Saturday, January 9, 2010

It's Not Post-Amtrak, Just Something Better

In an effort to promote long-distance train travel, the federal government should set up a special consortium with the freight railroads. This would be based on Division B, Title II, Section 214 of the Passenger Rail Investment and Improvement Act of 2008, which says:

"Within 1 year after the date of enactment of the Passenger Rail Investment and Improvement Act of 2008, the Federal Railroad Administration shall complete a rulemaking proceeding to develop a pilot program that--
`(1) permits a rail carrier or rail carriers that own infrastructure over which Amtrak operates a passenger rail service route...to petition the Administration to be considered as a passenger rail service provider over that route in lieu of Amtrak."

The consortium would only operate certain long-distance routes that have multiple railroads along each route's stretch, and it would only apply to railroads that outbid Amtrak, since it would prevent the pre-Amtrak era practice of forcing passengers to change trains due to a route's host railroad changing hands. The host railroads would not be prevented from reinstating passenger service on their own tracks.
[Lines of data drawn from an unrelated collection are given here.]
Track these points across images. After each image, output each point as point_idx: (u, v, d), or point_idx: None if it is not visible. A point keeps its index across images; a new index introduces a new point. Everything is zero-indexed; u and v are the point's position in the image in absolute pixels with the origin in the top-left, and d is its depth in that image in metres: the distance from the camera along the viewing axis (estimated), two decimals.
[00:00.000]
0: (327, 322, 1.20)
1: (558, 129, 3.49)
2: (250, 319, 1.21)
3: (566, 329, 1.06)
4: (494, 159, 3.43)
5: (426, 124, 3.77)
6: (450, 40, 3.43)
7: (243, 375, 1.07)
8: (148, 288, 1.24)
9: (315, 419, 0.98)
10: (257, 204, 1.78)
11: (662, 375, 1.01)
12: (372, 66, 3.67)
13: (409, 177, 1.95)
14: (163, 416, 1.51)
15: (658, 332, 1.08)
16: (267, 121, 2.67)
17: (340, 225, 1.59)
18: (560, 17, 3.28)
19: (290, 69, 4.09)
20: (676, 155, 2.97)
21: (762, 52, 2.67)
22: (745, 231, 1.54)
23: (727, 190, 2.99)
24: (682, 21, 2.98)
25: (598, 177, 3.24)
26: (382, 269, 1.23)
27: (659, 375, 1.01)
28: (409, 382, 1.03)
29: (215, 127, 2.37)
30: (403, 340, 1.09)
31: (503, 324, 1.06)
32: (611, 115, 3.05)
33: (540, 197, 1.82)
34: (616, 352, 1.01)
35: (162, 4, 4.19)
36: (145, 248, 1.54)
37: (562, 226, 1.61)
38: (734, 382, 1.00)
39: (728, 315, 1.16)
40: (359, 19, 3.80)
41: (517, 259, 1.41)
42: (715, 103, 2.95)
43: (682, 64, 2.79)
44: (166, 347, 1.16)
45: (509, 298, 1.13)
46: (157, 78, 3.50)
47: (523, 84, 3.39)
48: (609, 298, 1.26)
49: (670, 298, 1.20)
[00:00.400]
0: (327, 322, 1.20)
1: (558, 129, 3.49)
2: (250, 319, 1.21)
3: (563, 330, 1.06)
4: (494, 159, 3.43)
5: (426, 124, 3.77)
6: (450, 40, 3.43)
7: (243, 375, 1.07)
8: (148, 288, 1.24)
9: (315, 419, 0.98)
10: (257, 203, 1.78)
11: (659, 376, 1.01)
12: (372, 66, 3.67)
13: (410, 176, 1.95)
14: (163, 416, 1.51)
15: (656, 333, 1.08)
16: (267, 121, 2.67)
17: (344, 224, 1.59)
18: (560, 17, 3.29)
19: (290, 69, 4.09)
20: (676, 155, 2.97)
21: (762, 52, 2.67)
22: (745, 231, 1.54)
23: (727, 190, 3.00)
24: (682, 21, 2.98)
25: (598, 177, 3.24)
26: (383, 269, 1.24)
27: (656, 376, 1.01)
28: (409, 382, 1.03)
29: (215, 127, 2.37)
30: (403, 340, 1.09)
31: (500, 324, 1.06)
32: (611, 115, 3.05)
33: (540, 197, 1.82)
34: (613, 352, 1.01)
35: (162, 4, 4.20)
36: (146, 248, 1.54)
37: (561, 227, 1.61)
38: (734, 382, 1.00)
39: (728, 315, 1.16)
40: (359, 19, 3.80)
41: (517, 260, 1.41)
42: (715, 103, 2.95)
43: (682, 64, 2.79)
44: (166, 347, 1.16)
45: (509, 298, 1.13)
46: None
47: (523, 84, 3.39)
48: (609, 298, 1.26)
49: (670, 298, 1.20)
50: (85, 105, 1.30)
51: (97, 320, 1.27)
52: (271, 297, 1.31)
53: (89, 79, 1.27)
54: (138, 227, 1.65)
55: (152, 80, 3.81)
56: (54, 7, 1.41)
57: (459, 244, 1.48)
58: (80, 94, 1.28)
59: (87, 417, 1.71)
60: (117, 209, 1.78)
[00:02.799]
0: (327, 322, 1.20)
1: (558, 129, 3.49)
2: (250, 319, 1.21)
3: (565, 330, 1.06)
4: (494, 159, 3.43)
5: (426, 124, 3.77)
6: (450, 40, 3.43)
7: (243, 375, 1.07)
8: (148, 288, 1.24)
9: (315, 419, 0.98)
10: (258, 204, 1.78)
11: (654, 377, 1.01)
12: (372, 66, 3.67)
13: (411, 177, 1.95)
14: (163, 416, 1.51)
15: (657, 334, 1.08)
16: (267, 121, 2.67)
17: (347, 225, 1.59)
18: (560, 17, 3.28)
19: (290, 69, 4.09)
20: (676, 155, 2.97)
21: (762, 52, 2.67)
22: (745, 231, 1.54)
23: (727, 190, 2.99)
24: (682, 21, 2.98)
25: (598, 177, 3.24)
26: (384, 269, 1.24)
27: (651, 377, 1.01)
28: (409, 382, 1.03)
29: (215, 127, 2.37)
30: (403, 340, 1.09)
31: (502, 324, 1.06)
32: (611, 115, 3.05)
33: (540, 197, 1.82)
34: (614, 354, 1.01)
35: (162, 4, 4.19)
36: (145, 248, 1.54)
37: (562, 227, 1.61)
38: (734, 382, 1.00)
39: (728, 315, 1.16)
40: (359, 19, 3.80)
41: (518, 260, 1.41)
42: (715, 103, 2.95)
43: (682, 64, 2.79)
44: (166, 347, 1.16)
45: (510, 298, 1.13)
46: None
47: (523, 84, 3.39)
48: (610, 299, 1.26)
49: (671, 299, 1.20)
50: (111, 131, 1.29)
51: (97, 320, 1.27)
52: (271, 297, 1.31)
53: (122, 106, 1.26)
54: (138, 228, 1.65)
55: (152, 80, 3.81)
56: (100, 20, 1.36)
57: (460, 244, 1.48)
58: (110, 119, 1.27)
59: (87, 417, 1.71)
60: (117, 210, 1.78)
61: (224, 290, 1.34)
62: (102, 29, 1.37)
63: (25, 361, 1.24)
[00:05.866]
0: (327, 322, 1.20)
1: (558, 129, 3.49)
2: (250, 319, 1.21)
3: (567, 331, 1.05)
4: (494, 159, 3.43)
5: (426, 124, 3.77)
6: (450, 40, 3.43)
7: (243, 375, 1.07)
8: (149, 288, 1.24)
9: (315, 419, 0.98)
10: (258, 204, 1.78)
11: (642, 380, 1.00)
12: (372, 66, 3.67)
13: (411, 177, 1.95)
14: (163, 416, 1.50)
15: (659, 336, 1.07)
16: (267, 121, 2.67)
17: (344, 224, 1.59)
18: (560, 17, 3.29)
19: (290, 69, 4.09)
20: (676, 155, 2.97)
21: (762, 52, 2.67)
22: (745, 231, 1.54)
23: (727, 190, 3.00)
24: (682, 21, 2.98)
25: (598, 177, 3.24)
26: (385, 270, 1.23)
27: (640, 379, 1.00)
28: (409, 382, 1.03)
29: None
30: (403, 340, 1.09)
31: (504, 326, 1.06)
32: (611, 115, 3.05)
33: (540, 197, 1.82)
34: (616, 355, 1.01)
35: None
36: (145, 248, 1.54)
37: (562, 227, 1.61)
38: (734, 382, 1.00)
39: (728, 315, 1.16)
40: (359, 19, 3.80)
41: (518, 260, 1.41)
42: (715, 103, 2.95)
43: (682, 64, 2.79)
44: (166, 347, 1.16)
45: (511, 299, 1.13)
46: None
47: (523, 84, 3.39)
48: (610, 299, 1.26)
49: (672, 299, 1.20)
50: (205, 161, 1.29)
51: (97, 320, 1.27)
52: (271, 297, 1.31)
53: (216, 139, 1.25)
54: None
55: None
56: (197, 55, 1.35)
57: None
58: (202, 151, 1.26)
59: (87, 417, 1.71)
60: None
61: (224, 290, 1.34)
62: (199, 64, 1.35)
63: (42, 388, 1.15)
Companies currently bidding for high speed rail routes could be also be a part of the consortium and would likely staff the stations. Daily service would be mandated on any route that is not seasonal in an effort to boost rail travel.

As for the consortium's setup, it would be subdivided four ways and each part would be operated as separate units.


  1. The Transcontinental Subdivision would handle coast-to-coast routes, and Midwest-West Coast routes.
  2. The Eastern Subdivision would handle long-distance routes that stop in Southern cities as well as Midwest-Florida routes that travel via Washington, D.C.
  3. The Central Subdivision would handle Northeast-Midwest routes, north-south routes between the Midwest and the South, Midwest-Florida routes via Southern cities, and east-west routes between the South and Florida.
  4. The Western Subdivision would handle routes between the Mountain West and the South and Mountain West-West Coast service.


As the first act of this proposal, Congress would transfer the troubled Sunset Limited route from Amtrak to the consortium's Transcontinental Subdivision. This way, the bi-coastal route would return to its Los Angeles-Orlando routing. The schedule would change so it wouldn't interfere with Amtrak's plans to convert the Texas Eagle to a daily route west of San Antonio. The Sunset's Jacksonville stop would also be moved to a suburban location in the western part of the city until Union Terminal is fit to serve trains once again, and it would stop in Phoenix and other towns along a restored route.